En cherchant bien, on remarque que ce motif mêlant aliénation et condamnation éternelle n’est pas tout à fait absent des autres films de la sélection. Il est également présent, quoique de manière indirecte, dans Toutes les poupées ne pleurent pas (Frédérick Tremblay) et Charles et les grenouilles (Dominic Etienne Simard). De par leur facture, leur inventivité formelle et poétique, ces deux films se détachent complètement du reste de la sélection. Toutes les poupées est une œuvre touchante et subtile, Pygmalion-esque, sur l’amour et la création. L’œuvre est d’autant plus forte qu’elle se présente comme une mise en abime, avec un récit en forme « gigogne » : la création dans la création dans la création. Charles prend des chemins plus elliptiques et détournés. Coincé auprès d’une mère percluse et impotente, Charles est incapable d’échapper à sa condition. Il trouve refuge dans le rêve —métaphore superbe montrant Charles plonger dans un lac, l’un des plus beaux moments de ce premier volet de la compétition—et finit par trouver, quoique par des moyens détournés, la voie de la félicité.

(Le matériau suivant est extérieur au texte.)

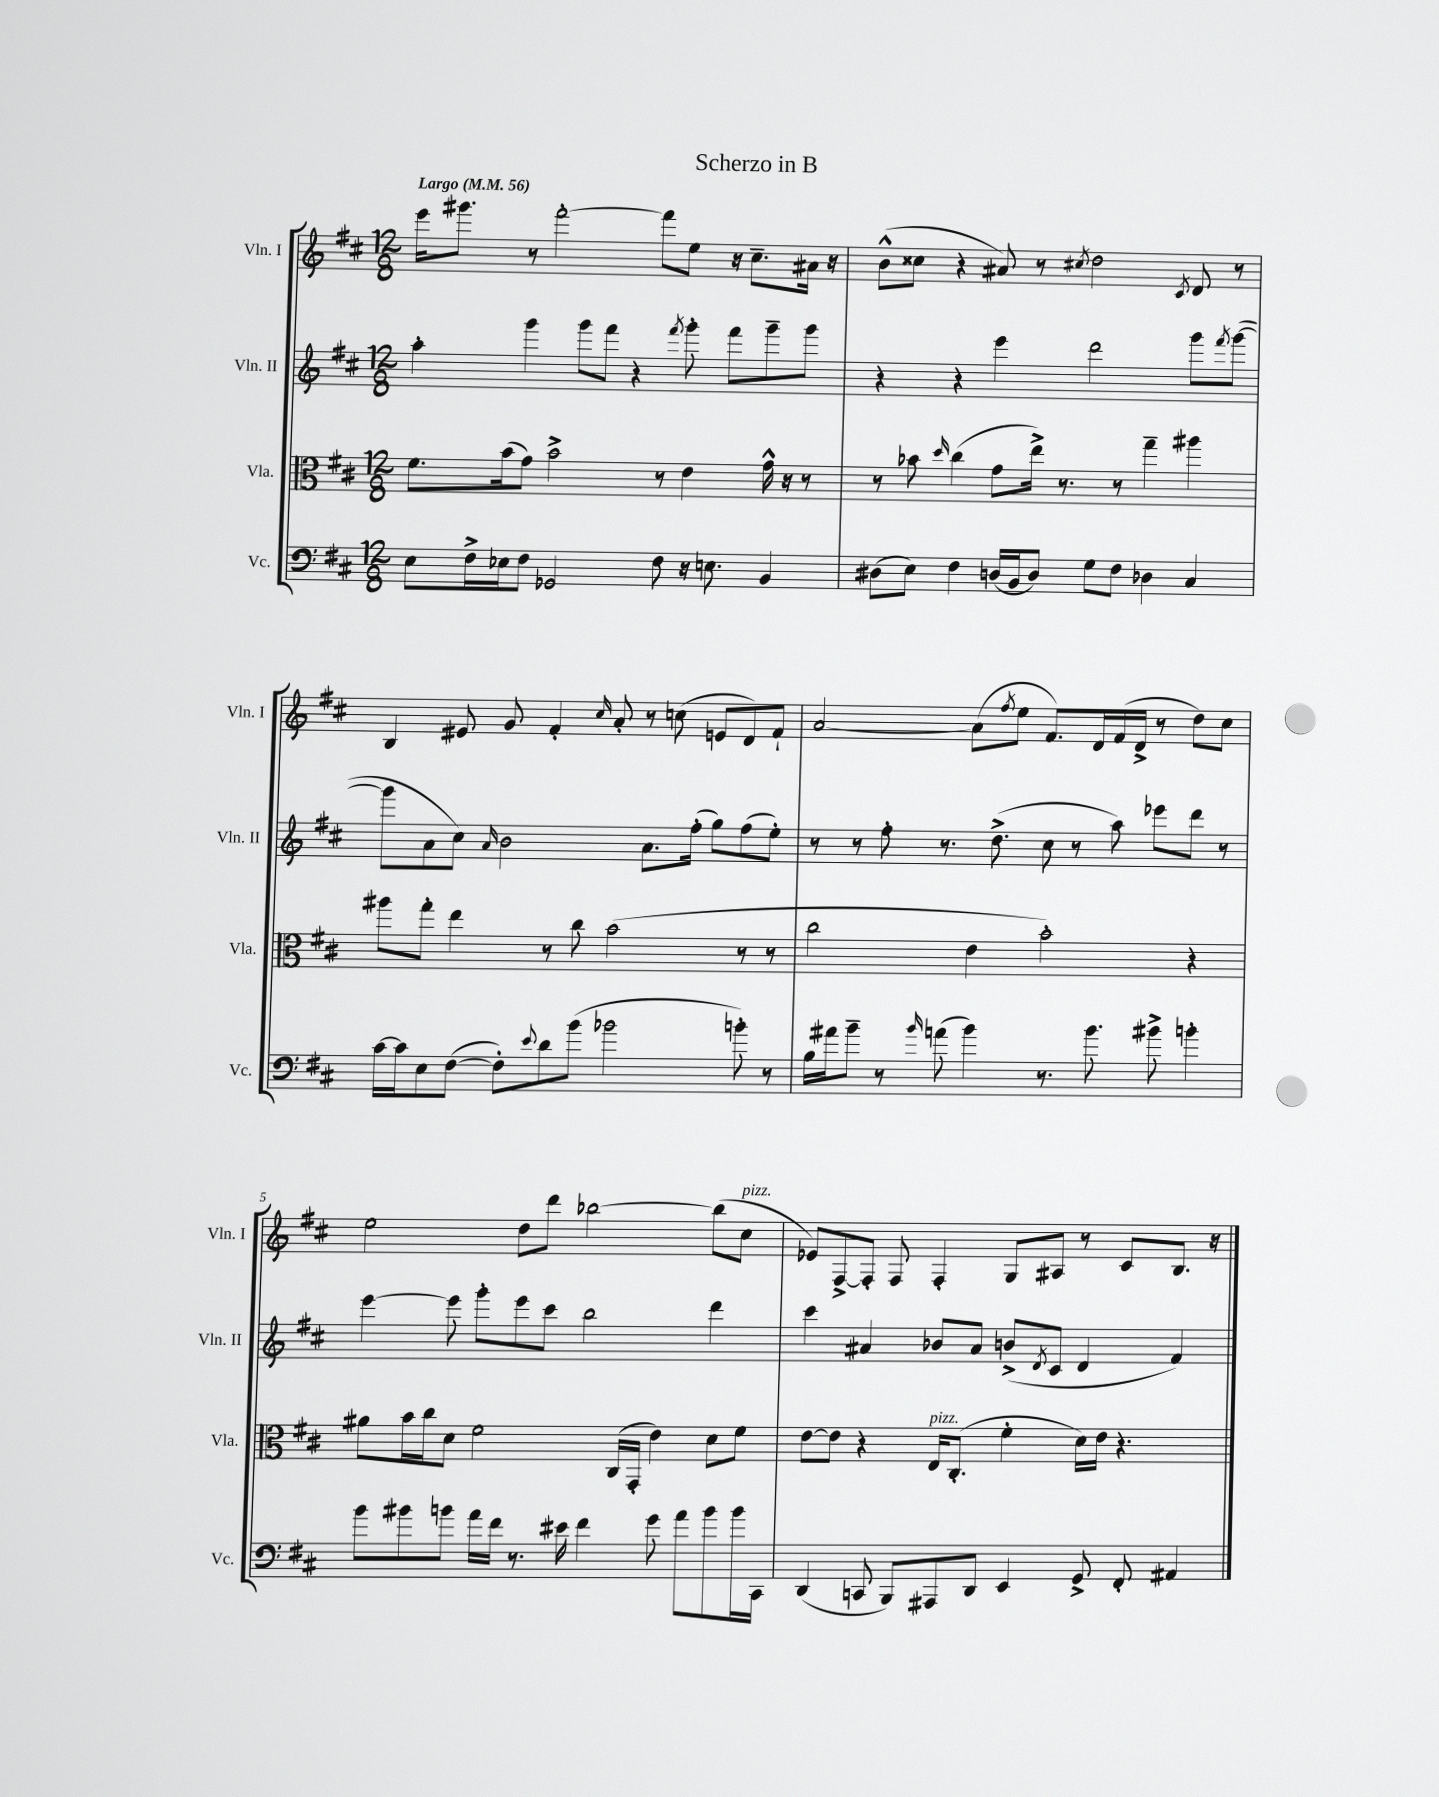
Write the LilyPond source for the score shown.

\header { title = "Scherzo in B" }
<<
\new StaffGroup <<
\new Staff = "s0" \with { instrumentName = "Vln. I" shortInstrumentName = "Vln. I" } {
    \clef treble \key d \major \numericTimeSignature \time 12/8 \tempo "Largo" 4 = 56
    e'''16 gis'''8. r8 fis'''2~-. fis'''8 e''8 r16 cis''8.-- ais'16 r16 |
    b'8-^( cisis''8 r4 ais'8) r8 \acciaccatura { cis''8 } d''2 \acciaccatura { cis'8 } d'8 r8 |
    b4 eis'8 g'8 fis'4-. \grace { cis''16 } a'8-. r8 c''8( e'8 d'8) fis'8-! |
    a'2~ a'8( \acciaccatura { fis''8 } e''8 fis'8.) d'16 fis'16( d'16-> r8 d''8) cis''8 |
    e''2 d''8 d'''8 bes''2~ bes''8( cis''8^\markup { \italic "pizz." } |
    ees'8) fis8~-> fis8-. fis8 fis4-. g8 ais8 r8 cis'8 b8. r16 \bar "|." |
}
\new Staff = "s1" \with { instrumentName = "Vln. II" shortInstrumentName = "Vln. II" } {
    \clef treble \key d \major \numericTimeSignature \time 12/8
    a''4-. g'''4 g'''8 fis'''8 r4 \acciaccatura { fis'''8 } g'''8-. fis'''8 g'''8-- g'''8 |
    r4 r4 e'''4 d'''2 g'''8 \acciaccatura { fis'''8 } g'''8~( |
    g'''8 a'8 cis''8) \grace { a'16 } b'2 a'8. fis''16-.( g''8) fis''8( e''8-.) |
    r8 r8 fis''8-. r8. d''8.->( cis''8 r8 a''8) ees'''8 d'''8 r8 |
    e'''4~ e'''8 g'''8-. e'''8 cis'''8 b''2 d'''4 |
    cis'''4 ais'4 bes'8 ais'8 b'8->( \acciaccatura { d'8 } cis'8 d'4 fis'4) \bar "|." |
}
\new Staff = "s2" \with { instrumentName = "Vla." shortInstrumentName = "Vla." } {
    \clef alto \key d \major \numericTimeSignature \time 12/8
    fis'8. b'16( g'8) b'2-> r8 e'4 g'16-^ r16 r8 |
    r8 bes'8 \grace { d''16 } cis''4( g'8 e''16->) r8. r8 g''4-- ais''4 |
    ais''8 g''8-. e''4 r8 cis''8 b'2( r8 r8 |
    cis''2 e'4 b'2-.) r4 |
    ais'8 b'16 cis''16 d'8 fis'2 cis16( g,16-. e'4) d'8 fis'8 |
    e'8~ e'8 r4 e16^\markup { \italic "pizz." } cis8.-.( fis'4-. d'16) e'16 r4. \bar "|." |
}
\new Staff = "s3" \with { instrumentName = "Vc." shortInstrumentName = "Vc." } {
    \clef bass \key d \major \numericTimeSignature \time 12/8
    e8 fis16-> ees16 fis8 ges,2 fis8 r16 e8. b,4 |
    dis8( e8) fis4 d16( b,16 d8) g8 fis8 des4 cis4 |
    cis'16~ cis'16 e8 fis8~( fis8-.) \appoggiatura { e'8 } d'8 b'8( bes'2 b'8-.) r8 |
    b16 ais'16 b'8-- r8 \grace { b'16 } a'8( b'4) r8. b'8. bis'8-> b'4-. |
    b'8 bis'8 b'8 a'16 fis'16 r8. eis'16 fis'4 g'8 a'8 b'8 b'16 cis,16 |
    d,4( c,8 b,,8) ais,,8 d,8 e,4 g,8-> fis,8-. ais,4 \bar "|." |
}
>>
>>
\layout { \context { \Score \override BarNumber.break-visibility = ##(#f #t #t) barNumberVisibility = #(every-nth-bar-number-visible 5) } }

La séance présente également deux belles fables, La Mort, Père & Fils de Denis Walgenwitz et Vincent Paronnaud (alias Winshluss, l’auteur de bandes dessinées) et Nachsaison de Daniela Leinter. Drôles et émouvants, les deux films pourraient passer, aux yeux de certains, pour mièvres et doucereux. Question de goût, sans doute. Les deux œuvres abordent des questions éternelles, sans fars et sans détours, avec une certaine drôlerie. Dans Nachsaison, un couple de vieux s’est rendu à la plage pour profiter du soleil. Alors qu’ils dorment à poings fermés, les malheureux sont possédés par des bernard-l’ermite en rut. (Vous avez bien lu.) S’en suit une danse lascive hautement comique. La Mort, Père & Fils, peut-être l’un des plus beaux films de ce volet de la compétition, évoque les liens d’un garçon à son père —un père pas comme les autres, puisqu’il fauche les âmes des vivants. Les péripéties du garçon offrent toute une série de scènes extrêmement drôles.

Pour finir, le premier volet de la compétition comptait trois œuvres non narratives tout à fait étonnantes, Stanzas d’Alicja Jasina, Overlook de Pink Twins et Monstropedia de Koji Yamamura. La première d’entre elles, Stanzas, illustre —ou plutôt, interprète— un très beau poème d’Aldous Huxley. Chaque vers donne lieu à une transcription visuelle convoquant tour à tour des mots, des lettres, des lignes, des formes géométriques, de pures couleurs, etc. Comme souvent en animation —en particulier dans les films non narratifs et non figuratifs où la voix over et la musique jouent un rôle important— la transformation des images relève d’une forme de synesthésie. L’animatrice pense de manière organique et multidimensionnelle —ou, pour reprendre le poète dans le texte, « like a pure angel thinking colour and form ». Tout aussi étonnant, mais dans un genre radicalement différent, Monstropedia de Koji Yamamura. Ce dernier évoque tout à la fois les bestiaires monstrueux de vieilles enluminures, l’univers d’Edward Gorey ou les animations de Terry Gilliam pour les Monty Python. Plus abstrait, plus étrange et plus étonnant, Overlook de Juha et Vesa Vehviläinen offre une vision fantasmatique et hallucinante d’un intérieur noyé sous d’étranges coulées visqueuses, sorte de clin d’œil cryptique au Shining de Kubrick. En somme, un très bon premier volet, composé de films variés et solides.